Writing of her journey, the Malaysian doctor who goes by the name “Shams” reflects on her first few days in Syria in February. She was offered a clinic when the emir came to know that she was a trained doctor, but refused because “people speak in Fusha and I do not understand it at all. My arabic is very bad, and I’m afraid by having a clinic, I will have a big responsibility in educating my patient,” and choosing, instead, to assist with primary health care.

Like Mahmoud, Shams advises those choosing to follow her path to “do Hijrah only for the sake of Allah alone.” “My humble advice is, re-new your intention. Life here is never perfect. In fact, dunya is never perfect. The moment you made hijrah, the hardship and trial doubles. It requires you to sacrifice so many things. From family, wealth, health and desires,” she writes, adding that she too questioned her decision a month into her hijrah. “ I was so ill. I had severe dehydration and the food made me sick. I was even thinking of going back, because I couldn’t handle the pressure in me. But then, being surrounded by people who reminds you of All?h, helped a lot. That is why, hijrah should be made only and only for the sake of All?h alone. If you think by coming here you will be always happy, you’re wrong.”

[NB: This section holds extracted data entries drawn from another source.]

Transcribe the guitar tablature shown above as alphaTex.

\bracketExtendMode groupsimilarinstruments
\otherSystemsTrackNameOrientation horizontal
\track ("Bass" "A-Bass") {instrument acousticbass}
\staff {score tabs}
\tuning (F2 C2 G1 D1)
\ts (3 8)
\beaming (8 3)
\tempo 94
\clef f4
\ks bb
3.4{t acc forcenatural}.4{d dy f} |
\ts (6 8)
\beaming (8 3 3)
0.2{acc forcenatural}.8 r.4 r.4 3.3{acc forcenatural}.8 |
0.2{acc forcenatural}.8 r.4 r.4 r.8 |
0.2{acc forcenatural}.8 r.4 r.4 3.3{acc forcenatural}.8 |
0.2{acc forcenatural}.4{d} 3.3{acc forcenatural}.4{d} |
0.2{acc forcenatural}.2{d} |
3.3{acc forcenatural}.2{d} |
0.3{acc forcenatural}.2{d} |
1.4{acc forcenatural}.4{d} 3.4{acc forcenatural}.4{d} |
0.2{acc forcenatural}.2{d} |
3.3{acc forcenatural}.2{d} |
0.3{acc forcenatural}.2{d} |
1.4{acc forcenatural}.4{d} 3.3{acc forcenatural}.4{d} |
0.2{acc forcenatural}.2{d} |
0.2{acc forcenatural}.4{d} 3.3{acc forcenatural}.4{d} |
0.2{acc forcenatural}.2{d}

In a post titled, “Goodbye Boyfriend. Hello Mr. Husband,” Shams speaks to those “you who are in unlawful relationship or in hard time in purifying yourself.” Acknowledging that “it is difficult… to say good-bye to the person that you loved the most,” the post, in two parts, speaks of the benefits of giving up a lover and recommends some coping strategies. Writing of marriage in the Islamic State, Shams says that marriage will not be forced, will not be conducted without a guardian (wali), and reiterates that the woman has a say in choosing her husband. “This post is to clarify the misconception that many have about marriages that take place in Shaam,” Shams says in reference to the post.

Shams first post on her blog was about her own marriage. “After two months in Shaam, I finally think about getting married because life without a Mahram is quite hard and it can cause fitnah,” she wrote.